-
1. Data: 2023-12-11 10:43:25
Temat: Wybuch akumulatora
Od: "J.F" <j...@p...onet.pl>
Ech, głupota ludzka nie ma granic.
Ku przestrodze:
stary aku samochodowy, o którym pisalem, mial z boku dziurke do
odgazowania. No to wsadziłem tam kawałek węzyka, akurat miałem taki
ok 1mm srednicy w srodku, dlugi na ponad metr, i w czasie ładowania
poczułem delikatny wypływ - znaczy sie gazuje.
I tu zamiast skończyc, pomyślalem ze fajnie byłoby zobaczyc płomien z
tego wężyka. Zbliżyłem zapalniczkę ... i teraz mam akumulator z
oderwaną górną pokrywą :-(
A przeciez kolega miał takie radzieckie urządzenie, które
elektrolizowało wodę, i mieszanka gazów wypływała przez palnik.
Jak oni to zrobili?
zreszta chyba nadal są robione
https://alco.com.pl/palniki-wodorowe,c366.html
P.S. a napiecie spoczynkowe na aku ~12.8V. Za mało trochę, ale sie
trzyma. Czy to możliwe, ze akumulator zasiarczony, więc stęzenie kwasu
spadło, wiec i napięcie spadło?
Po pokrywa polowicznie oderwana - ciagle nie mam dostepu, ale teraz to
sie dowiercę :-)
J.
-
2. Data: 2023-12-11 11:21:50
Temat: Re: Wybuch akumulatora
Od: "Grzegorz Niemirowski" <g...@g...net>
J.F <j...@p...onet.pl> napisał(a):
> Ech, głupota ludzka nie ma granic.
> Ku przestrodze:
> stary aku samochodowy, o którym pisalem, mial z boku dziurke do
> odgazowania. No to wsadziłem tam kawałek węzyka, akurat miałem taki
> ok 1mm srednicy w srodku, dlugi na ponad metr, i w czasie ładowania
> poczułem delikatny wypływ - znaczy sie gazuje.

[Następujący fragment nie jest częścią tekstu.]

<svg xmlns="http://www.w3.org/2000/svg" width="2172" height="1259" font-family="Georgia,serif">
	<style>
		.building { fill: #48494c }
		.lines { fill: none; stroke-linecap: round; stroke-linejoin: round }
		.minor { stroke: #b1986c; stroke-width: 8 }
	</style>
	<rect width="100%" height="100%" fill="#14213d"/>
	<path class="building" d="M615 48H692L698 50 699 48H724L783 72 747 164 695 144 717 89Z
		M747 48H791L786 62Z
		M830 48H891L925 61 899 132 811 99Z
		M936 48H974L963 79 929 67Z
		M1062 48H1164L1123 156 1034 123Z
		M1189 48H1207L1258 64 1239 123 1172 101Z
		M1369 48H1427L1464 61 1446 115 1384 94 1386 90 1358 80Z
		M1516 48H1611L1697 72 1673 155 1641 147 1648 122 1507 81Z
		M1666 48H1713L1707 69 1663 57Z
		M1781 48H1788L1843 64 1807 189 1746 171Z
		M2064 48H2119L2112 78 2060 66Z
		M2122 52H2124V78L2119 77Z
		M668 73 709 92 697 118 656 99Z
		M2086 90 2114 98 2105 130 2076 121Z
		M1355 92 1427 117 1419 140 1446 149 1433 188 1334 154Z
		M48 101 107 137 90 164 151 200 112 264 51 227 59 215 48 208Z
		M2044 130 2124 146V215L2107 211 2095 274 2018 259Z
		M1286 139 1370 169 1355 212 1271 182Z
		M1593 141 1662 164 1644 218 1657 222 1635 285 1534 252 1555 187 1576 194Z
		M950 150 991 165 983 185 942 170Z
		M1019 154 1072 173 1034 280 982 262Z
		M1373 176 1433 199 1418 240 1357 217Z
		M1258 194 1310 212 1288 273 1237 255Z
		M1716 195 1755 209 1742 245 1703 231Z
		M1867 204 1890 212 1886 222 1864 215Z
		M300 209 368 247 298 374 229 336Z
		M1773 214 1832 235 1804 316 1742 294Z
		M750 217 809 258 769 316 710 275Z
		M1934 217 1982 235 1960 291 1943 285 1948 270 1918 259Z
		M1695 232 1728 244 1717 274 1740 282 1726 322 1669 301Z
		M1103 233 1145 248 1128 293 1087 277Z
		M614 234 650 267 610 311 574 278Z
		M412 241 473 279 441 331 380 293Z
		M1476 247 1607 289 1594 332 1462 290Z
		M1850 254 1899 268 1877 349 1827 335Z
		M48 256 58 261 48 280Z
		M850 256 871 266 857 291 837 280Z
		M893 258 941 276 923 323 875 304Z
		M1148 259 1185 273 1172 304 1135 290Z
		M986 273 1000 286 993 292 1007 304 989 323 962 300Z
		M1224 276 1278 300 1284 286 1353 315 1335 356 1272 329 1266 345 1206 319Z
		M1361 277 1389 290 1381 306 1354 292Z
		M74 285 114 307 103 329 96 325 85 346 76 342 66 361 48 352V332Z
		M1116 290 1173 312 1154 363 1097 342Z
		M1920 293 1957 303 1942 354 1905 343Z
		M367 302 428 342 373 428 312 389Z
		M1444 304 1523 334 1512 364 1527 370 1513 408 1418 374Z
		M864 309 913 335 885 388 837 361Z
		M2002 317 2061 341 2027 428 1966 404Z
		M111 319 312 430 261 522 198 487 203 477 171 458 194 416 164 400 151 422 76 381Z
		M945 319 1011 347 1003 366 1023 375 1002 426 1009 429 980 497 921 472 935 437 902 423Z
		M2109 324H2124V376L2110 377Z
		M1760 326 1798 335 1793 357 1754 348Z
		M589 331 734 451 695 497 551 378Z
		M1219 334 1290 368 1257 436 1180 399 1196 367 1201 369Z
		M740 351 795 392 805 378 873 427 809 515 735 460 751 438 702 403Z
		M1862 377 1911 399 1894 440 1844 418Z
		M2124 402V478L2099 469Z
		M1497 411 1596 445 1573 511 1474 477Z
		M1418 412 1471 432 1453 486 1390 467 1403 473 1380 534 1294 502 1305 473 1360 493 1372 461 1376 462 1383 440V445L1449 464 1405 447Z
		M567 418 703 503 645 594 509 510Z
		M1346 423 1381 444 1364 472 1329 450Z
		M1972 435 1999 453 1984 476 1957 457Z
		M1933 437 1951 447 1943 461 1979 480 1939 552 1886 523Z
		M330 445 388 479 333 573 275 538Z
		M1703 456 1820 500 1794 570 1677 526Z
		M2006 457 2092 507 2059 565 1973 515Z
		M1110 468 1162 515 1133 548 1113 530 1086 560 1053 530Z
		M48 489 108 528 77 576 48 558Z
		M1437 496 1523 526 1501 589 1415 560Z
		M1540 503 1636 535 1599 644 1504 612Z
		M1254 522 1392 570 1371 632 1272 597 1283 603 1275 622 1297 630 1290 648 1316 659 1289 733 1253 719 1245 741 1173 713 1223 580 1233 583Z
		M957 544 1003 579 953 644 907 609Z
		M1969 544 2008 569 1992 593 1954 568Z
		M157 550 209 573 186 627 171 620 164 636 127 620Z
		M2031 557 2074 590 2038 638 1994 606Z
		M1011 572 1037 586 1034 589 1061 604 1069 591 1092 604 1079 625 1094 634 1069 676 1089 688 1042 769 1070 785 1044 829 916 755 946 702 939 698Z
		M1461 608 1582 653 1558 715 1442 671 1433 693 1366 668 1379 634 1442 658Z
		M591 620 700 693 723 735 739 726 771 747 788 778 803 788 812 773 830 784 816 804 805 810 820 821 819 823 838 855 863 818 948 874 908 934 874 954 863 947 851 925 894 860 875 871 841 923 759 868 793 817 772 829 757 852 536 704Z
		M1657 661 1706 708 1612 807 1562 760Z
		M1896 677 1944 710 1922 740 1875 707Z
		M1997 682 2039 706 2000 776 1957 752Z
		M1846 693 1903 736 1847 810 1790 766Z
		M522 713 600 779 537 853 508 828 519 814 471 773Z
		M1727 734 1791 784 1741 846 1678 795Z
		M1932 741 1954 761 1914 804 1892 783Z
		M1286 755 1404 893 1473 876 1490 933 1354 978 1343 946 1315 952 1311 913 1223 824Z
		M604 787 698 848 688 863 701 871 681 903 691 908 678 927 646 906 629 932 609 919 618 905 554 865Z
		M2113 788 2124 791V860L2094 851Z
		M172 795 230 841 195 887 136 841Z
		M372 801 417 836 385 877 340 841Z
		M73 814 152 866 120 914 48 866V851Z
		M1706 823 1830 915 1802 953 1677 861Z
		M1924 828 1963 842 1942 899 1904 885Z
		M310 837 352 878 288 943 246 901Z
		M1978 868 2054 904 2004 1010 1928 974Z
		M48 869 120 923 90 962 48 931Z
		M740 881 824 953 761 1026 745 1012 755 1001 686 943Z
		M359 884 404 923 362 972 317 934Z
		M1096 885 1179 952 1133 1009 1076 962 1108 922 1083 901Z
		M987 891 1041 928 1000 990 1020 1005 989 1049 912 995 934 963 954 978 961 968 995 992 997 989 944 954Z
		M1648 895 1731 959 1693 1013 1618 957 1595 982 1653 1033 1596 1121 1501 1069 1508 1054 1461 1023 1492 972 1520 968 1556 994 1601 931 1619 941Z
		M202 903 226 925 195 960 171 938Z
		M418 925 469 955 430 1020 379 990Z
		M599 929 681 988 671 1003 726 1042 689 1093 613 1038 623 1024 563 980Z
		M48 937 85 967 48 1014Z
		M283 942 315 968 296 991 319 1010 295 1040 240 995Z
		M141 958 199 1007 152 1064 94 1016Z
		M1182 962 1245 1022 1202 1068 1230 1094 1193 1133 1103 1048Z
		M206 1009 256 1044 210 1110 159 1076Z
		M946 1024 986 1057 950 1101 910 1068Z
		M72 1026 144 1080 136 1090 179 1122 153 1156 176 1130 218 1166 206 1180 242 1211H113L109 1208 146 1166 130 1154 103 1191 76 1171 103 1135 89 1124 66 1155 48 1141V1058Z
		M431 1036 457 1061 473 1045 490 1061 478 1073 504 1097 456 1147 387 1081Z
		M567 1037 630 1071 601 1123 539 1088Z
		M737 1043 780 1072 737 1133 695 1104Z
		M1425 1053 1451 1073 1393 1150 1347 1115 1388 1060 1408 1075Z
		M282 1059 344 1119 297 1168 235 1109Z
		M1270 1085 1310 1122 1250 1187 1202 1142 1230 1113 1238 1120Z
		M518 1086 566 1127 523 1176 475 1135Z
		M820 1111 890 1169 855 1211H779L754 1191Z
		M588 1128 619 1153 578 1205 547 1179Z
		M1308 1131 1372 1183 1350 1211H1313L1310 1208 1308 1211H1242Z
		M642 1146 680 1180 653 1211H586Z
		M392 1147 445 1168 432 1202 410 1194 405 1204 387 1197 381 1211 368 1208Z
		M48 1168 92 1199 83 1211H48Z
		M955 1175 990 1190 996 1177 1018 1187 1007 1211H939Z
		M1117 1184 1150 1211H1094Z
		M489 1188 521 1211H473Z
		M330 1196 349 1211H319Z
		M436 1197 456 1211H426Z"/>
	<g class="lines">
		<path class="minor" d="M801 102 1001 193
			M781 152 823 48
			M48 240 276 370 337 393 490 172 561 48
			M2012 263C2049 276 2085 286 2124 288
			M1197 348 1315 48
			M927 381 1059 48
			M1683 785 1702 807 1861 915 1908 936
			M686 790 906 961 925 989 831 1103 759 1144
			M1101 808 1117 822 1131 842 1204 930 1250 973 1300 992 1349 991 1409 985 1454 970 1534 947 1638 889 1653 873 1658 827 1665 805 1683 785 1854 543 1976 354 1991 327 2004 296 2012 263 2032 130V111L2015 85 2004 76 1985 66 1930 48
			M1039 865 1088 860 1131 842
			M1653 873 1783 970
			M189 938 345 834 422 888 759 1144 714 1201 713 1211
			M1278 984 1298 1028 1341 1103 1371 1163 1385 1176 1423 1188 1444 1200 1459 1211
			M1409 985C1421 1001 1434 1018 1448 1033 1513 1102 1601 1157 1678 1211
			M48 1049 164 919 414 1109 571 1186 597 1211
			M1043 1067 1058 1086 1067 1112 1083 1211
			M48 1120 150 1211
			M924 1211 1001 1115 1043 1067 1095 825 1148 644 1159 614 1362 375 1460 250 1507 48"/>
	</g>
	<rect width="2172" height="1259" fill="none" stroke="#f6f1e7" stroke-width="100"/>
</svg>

> I tu zamiast skończyc, pomyślalem ze fajnie byłoby zobaczyc płomien z
> tego wężyka. Zbliżyłem zapalniczkę ... i teraz mam akumulator z
> oderwaną górną pokrywą :-(
> A przeciez kolega miał takie radzieckie urządzenie, które
> elektrolizowało wodę, i mieszanka gazów wypływała przez palnik.
> Jak oni to zrobili?
Zależy jaka mieszanka. U Ciebie pewnie wodór był wymieszany z tlenem
atmosferycznym, więc wybuchło. Nie wiem jak z tymi palnikami, ale
podejrzewam, że tak samo jak w kuchence gazowej: leci sam gaz bez powietrza
i spalanie może odbywać się tylko na zewnątrz, przy ujściu. W środku palnika
tlen nie występuje, więc płomień tam nie wniknie. Inaczej doszedł by do
samej gazowni i byłoby wielkie bum. Tymczasem tak się nie dzieje. Spotykamy
wybuchy w przypadku nieszczelnych instalacji, gdy gaz miesza się z
powietrzem.
--
Grzegorz Niemirowski
https://www.grzegorz.net/
-
3. Data: 2023-12-11 11:26:39
Temat: Re: Wybuch akumulatora
Od: Robert Wańkowski <r...@w...pl>
W dniu 11.12.2023 o 10:43, J.F pisze:
> I tu zamiast skończyc, pomyślalem ze fajnie byłoby zobaczyc płomien z
> tego wężyka. Zbliżyłem zapalniczkę ... i teraz mam akumulator z
> oderwaną górną pokrywą
To samo stało się sąsiadowi gdy próbowaliśmy uruchomić zimą silnik w
aucie. Ładował się niewymontowywany. Podczas podłączania klemy rozerwało
pokrywę.
Do dziś pokrywy nie znalazł. A tam tylko korki były zdjęte.
Robert
-
4. Data: 2023-12-11 11:35:42
Temat: Re: Wybuch akumulatora
Od: Robert Wańkowski <r...@w...pl>
W dniu 11.12.2023 o 11:21, Grzegorz Niemirowski pisze:
> W środku palnika tlen nie występuje, więc płomień tam nie wniknie.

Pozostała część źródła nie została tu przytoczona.